BENEFITS - 25.10.2007

Grateful suppliers

Imagine the scene. In the corner of your office is a large box full of bottles of wine and other “thank you” gifts from grateful suppliers. Then some bright spark suggests you might have to pay tax on them. Are they right?

Other occupations

Comparison. At the end of term a schoolteacher is likely to struggle home laden down with a large box full of presents. You have even noticed local supermarkets selling mugs inscribed “To the best teacher in the world”. However, do these come with a tax liability as benefits-in-kind? What are the income tax and NI implications of these employee presents?

Rule of thumb. Generally, voluntary payments or gifts made by an employer to an employee are assessable to income tax, except where it can be shown that there was a personal element in the gift. In our example, the gifts to the teacher are certainly not provided by the education authority so fall outside the scope of P11D taxable benefits. Neither are they provided by someone else’s employer and consequently no third party reporting is required.

Warning. However, had the school been a private educational establishment and a week in Tuscany was offered by the parents in respect of extra tuition for the child, then perhaps a closer scrutiny of the gift and freebie arrangement would generally be called for.

You. Surely the rules are the same for you or your employees if you get, say, Christmas gifts from your customers/suppliers this year?

Your business

£250 tax-free. Since April 2003, gifts to employees and directors of up to £250 (per tax year) from individual third parties are exempt from tax. If the limit is exceeded, the total amount is taxable, not just the excess. Conditions? First, gifts provided by a parent or associated company are not covered by the exemption. Second, the gift must not be made in recognition of, or in anticipation of services (see The next step). Gifts from separate sources don’t have to be added together, so you could have received gifts of just under £250 from several different tax sources.

Pooling gifts.

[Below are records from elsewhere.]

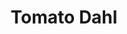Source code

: ---
title: Tomato Dahl
metadata:
  course: Main
  source: https://smile.amazon.co.uk/Imperfect-Vegan-Fearne-Cotton/dp/1841882895/
  servings: '3'
  title: Tomato Dahl
ingredients:
- name: chopped tomatoes
  amount: 400 g
- name: miso paste
  amount: 1 tsp
- name: coconut milk
  amount: 400 ml
- name: mild curry powder
  amount: 2 tsp
- name: crushed garlic
  amount: 4 cloves
- name: greek yogurt
  amount: 4 tbsp
- name: soy sauce
  amount: 2 tbsp
- name: washed red split lentils
  amount: 260 g
cookware:
- name: pan
steps:
- description: Grab a pan and add in the washed red split lentils, crushed garlic,
    soy sauce, mild curry powder, miso paste, chopped tomatoes and coconut milk.
- description: Bring to the boil, then reduce heat and simmer for 15 minutes, stirring
    frequently to stop the lentils sticking to the base of the pan.
- description: Add in the greek yogurt, stir, and simmer for another 5 minutes then
    serve.

---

Some employers operate a policy that all gifts are pooled. When they are subsequently distributed it’s the employer who is making the gift. It’s therefore the cost to the employer of any gift, which is important. If you were given the gift in the first place there would be no cost, and therefore nothing to report to the Taxman.

Entertainment. Goodwill entertainment of employees by third parties is also exempt from tax. Again there are conditions although there is no £250 limit on the cost of the entertainment. The Taxman expects you to ask yourself the question: “Why was I entertained or why did I receive the gift?” But who does?

Conclusion

Small gifts can now be regarded as trivial and as such will not have to be declared to the Taxman. Gifts to employees and directors of up to £250 (per tax year) from individual third parties are exempt from tax. However, it’s up to the giver to tell you the cost of those gifts, which definitely won’t be the price you see in the shops.

The next step

For a list of what is exempt from the Taxman’s scrutiny, visit the Download Zone at http://tax.indicator.co.uk (TX 08.02.05).

Gifts to employees and directors of up to £250 (per tax year) from third parties are exempt from tax. The grey area is in the valuation of the gifts so you have some leeway before you reach that £250 figure.